Tuesday, April 18, 2017

Variously



Did Trump commit treason on tape? That's the purport of the Olbermann piece embedded above. He draws his argument from Louise Mensch, here.
Sources with links to the intelligence community say it is believed that Carter Page went to Moscow in early July carrying with him a pre-recorded tape of Donald Trump offering to change American policy if he were to be elected, to make it more favorable to Putin. In exchange, Page was authorized directly by Trump to request the help of the Russian government in hacking the election.

On November 7th I reported that the FBI had been granted a FISA warrant to investigate the activities of two Russian banks, Alfa Bank and Silicoln Valley Bank. I also reported that an earlier attempt to obtain a FISA warrant, in June, had failed in the court because it named Donald Trump himself and three of his associates. In an exclusive at Patribotics, I reported that these named associates were Carter Page, Paul Manafort, and Boris Epshteyn.

Sources close to the intelligence community now report that this application was made because a recording exists of all three men discussing the possibility of Page taking the tape of Trump to Moscow as an earnest of good faith. There is a minor dispute over whether Trump himself is also on that tape, as well as the tape that was delivered to Moscow by Carter Page of Trump making this promise.

A separate source with links to the intelligence community reported to me several months ago that Boris Epshteyn, alone of the four men named in the first FISA application, is an actual FSB agent, and, the source said, is the son of two other sleeper agents.
This blog was the first to discuss the allegation that Ephsteyn is "Source E" in the Steele dossier; many other writers have since concluded that this identification is quite possible. The Steele dossier does not explicitly identify Source E as an FSB agent, although that was always a valid between-the-lines reading. Source E appears to have been cognizant of the "watersports" kompromat, and may even have helped to arrange the video recording.

An important Erik Prince piece. Bloomberg -- not a weirdo conspiracy site -- says that Prince used to sneak in through the back entrance of Trump Tower.
The conversations provide a glimpse of Prince’s relationship with an administration that’s distanced itself from him since the Washington Post reported earlier this month that Prince had met with a top aide to Russian President Vladimir Putin in the Seychelles in January.
Specifically, he offered a deal: Putin would toss Assad under the bus in return for lifted sanctions and other goodies. Why does everyone forget the most important part of the story?

- TASK DETAILS -
Carry on the blog post about the alleged Trump campaign ties to Russia, starting after its final sentence.

- AVAILABLE DATA -
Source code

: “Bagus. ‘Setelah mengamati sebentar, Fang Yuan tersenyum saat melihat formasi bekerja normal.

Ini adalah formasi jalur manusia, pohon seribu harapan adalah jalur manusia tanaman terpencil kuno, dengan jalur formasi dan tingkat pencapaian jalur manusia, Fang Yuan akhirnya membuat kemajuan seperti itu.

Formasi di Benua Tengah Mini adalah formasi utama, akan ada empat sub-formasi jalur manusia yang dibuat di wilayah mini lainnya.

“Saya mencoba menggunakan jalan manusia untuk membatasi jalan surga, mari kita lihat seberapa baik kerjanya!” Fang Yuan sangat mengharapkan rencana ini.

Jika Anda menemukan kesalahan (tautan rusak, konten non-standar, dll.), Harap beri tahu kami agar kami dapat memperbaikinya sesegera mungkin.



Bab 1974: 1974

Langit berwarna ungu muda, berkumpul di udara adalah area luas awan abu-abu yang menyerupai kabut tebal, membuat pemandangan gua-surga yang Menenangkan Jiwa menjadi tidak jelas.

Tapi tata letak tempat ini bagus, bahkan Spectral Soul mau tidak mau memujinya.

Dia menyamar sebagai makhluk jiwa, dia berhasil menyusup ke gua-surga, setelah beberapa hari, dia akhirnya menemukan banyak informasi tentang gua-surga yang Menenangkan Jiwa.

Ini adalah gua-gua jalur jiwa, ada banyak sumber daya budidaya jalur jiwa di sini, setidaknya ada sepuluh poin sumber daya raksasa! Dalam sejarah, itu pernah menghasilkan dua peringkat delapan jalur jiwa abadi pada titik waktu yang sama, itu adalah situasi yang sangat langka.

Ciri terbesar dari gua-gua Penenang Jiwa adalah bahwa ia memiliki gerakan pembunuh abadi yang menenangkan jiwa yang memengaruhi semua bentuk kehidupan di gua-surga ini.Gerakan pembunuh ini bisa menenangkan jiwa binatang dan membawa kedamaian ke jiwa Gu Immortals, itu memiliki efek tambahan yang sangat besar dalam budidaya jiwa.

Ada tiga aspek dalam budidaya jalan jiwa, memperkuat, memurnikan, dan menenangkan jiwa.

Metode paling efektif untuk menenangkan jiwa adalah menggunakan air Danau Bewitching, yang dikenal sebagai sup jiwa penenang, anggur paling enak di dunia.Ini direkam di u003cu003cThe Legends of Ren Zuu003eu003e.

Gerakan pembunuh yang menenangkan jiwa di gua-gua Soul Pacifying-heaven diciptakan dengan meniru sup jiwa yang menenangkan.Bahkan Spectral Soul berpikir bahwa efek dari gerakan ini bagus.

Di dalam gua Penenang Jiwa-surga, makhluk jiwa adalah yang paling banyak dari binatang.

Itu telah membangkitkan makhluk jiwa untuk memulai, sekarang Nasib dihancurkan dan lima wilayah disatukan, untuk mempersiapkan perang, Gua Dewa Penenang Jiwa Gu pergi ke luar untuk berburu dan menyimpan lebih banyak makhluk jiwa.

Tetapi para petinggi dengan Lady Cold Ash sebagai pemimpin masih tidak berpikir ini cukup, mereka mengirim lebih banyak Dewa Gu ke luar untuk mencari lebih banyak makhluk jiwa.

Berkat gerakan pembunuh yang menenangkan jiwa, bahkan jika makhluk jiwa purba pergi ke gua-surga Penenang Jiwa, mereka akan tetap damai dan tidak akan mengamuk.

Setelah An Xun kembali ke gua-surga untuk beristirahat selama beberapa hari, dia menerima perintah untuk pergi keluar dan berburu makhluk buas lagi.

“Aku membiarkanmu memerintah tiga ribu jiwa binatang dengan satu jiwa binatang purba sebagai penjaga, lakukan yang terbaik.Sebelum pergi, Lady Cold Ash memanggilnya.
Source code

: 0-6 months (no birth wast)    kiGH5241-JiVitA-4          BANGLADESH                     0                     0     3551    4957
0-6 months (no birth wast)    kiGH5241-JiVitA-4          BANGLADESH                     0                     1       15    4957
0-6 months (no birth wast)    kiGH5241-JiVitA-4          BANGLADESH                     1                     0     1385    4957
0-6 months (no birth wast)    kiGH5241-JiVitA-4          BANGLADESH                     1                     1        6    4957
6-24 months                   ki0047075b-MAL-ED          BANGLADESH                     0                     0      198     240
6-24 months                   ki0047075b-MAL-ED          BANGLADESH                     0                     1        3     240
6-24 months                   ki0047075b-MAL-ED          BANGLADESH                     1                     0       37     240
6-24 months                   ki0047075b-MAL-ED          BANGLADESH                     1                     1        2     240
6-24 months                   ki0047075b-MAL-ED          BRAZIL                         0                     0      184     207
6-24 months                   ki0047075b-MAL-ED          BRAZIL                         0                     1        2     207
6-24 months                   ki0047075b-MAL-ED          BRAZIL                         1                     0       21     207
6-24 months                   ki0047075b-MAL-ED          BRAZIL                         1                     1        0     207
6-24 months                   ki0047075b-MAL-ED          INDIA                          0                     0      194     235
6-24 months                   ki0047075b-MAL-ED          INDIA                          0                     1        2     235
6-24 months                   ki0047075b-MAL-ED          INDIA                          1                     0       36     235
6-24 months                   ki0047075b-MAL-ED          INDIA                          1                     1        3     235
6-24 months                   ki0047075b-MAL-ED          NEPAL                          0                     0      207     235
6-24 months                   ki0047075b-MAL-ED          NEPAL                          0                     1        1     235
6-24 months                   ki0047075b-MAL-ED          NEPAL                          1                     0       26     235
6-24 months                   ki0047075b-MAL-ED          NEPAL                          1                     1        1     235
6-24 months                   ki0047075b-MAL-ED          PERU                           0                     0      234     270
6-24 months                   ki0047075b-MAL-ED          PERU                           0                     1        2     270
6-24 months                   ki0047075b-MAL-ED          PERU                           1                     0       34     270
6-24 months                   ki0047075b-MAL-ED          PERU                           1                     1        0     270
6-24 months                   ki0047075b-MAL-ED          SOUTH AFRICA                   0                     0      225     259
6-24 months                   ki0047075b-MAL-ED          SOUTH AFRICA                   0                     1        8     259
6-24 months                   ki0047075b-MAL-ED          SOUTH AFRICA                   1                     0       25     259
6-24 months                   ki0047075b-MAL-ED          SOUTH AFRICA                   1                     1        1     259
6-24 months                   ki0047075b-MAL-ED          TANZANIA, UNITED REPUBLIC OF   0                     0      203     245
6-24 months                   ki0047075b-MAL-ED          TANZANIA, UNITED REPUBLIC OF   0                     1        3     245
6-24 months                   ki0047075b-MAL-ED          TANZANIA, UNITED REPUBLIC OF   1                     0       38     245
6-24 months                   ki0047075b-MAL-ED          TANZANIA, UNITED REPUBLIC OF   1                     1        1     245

- WRITTEN ANSWER -
In one informal discussion in late November, Prince spoke openly with two members of Trump’s transition team on a train bound from New York to Washington. He boarded the same Acela as Kellyanne Conway and they sat together. Joining the conversation at one point was Kevin Harrington, a longtime associate of Trump adviser Peter Thiel who is now on the National Security Council. They discussed, in broad terms, major changes the incoming administration envisioned for the intelligence community, as recounted by a person on the train who overheard their conversation.
The piece goes on to state that when Prince was close to Flynn; when Flynn lost access to Trump, so did Erik Prince.

This could be it. A couple of posts down, I said that if (as some propose) we hope to impeach Trump on a perjury charge during a deposition, we first need a lawsuit. This one is made to order.
Two new plaintiffs — an association of restaurants and restaurant workers, and a woman who books banquet halls for two D.C. hotels — plan to join a lawsuit alleging that President Trump has violated the Constitution’s emoluments clause because his hotels and restaurants do business with foreign governments.

The new plaintiffs will be added to the case on Tuesday morning, according to a spokesman for Citizens for Responsibility and Ethics in Washington (CREW), a D.C.-based watchdog group.
In my view, this case has importance in and of itself. But its true significance will come if and when Trump is deposed, as Bill Clinton was deposed in the Paula Jones suit.

Trump is not a stupid man. He may disdain book larnin', but he has the cunning of a grifter. He's intelligent enough to know what a perjury trap is. If he is deposed, he will be on guard, and he will make every effort to tell the truth -- at least a technical, legalistic, split-hair version of the truth (as did Bill Clinton).  

But. Donald Trump cannot escape his own character, just as the scorpion cannot stop himself from killing the frog in the famous parable. If Trump is deposed at sufficient length, I predict that he will eventually lie under oath. He will do so without intending to, without needing to. Such is his character.

The lie will come. If it is large enough, and if the political environment permits, impeachment may follow.

Is AJ a nut or a liar? Head's up, schadenfreude fans: This story is an utter delight. Either Alex Jones is a blowhard and a fraud or he's a dangerously unstable fruitcake who can't be allowed near his own children. If there's an option 3, I can't see it.

However the case falls out, Alex Jones will surely run true to form: He'll blame his problems on "THEM" -- the Illuminati, the globalists, the build-a-burgers, the Trilateral Commission, the Clintons, the Rockefellers, Satanists, the flying saucer people, the Gustav Mahler Appreciation Society -- instead of blaming himself. That's the allure of the conspiracy buff subculture: Once you join it, you need never again take personal responsibility. For anything.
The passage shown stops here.